WORK ITEM:
Omitting all images, output the entries that follow exactly as written.

DATASET:
┄┄┄┄┄┄┄┄┄┄┄┄┄┄┄┄┄┄┄┄
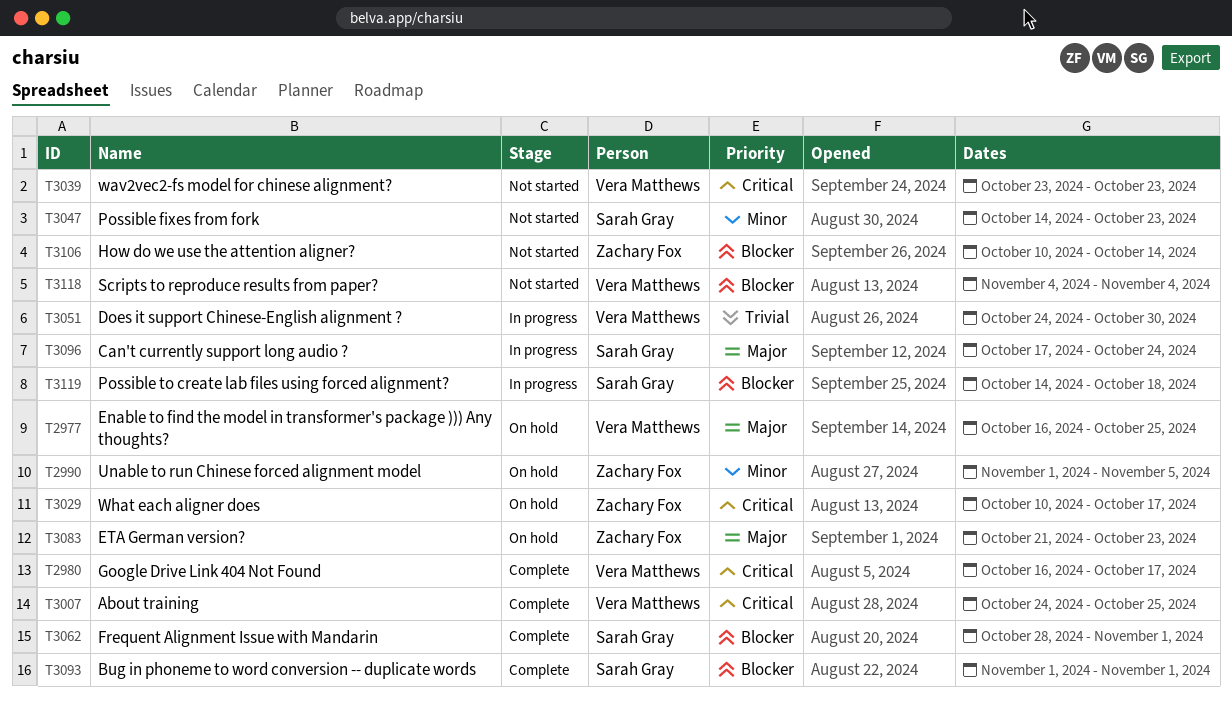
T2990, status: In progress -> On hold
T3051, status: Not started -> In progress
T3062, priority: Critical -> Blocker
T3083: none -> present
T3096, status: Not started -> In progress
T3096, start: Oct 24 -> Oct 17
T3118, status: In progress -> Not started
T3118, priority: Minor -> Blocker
┄┄┄┄┄┄┄┄┄┄┄┄┄┄┄┄┄┄┄┄
SOLUTION TO THE EXERCISE:
T2990, status: In progress -> On hold
T3051, status: Not started -> In progress
T3062, priority: Critical -> Blocker
T3083: none -> present
T3096, status: Not started -> In progress
T3096, start: Oct 24 -> Oct 17
T3118, status: In progress -> Not started
T3118, priority: Minor -> Blocker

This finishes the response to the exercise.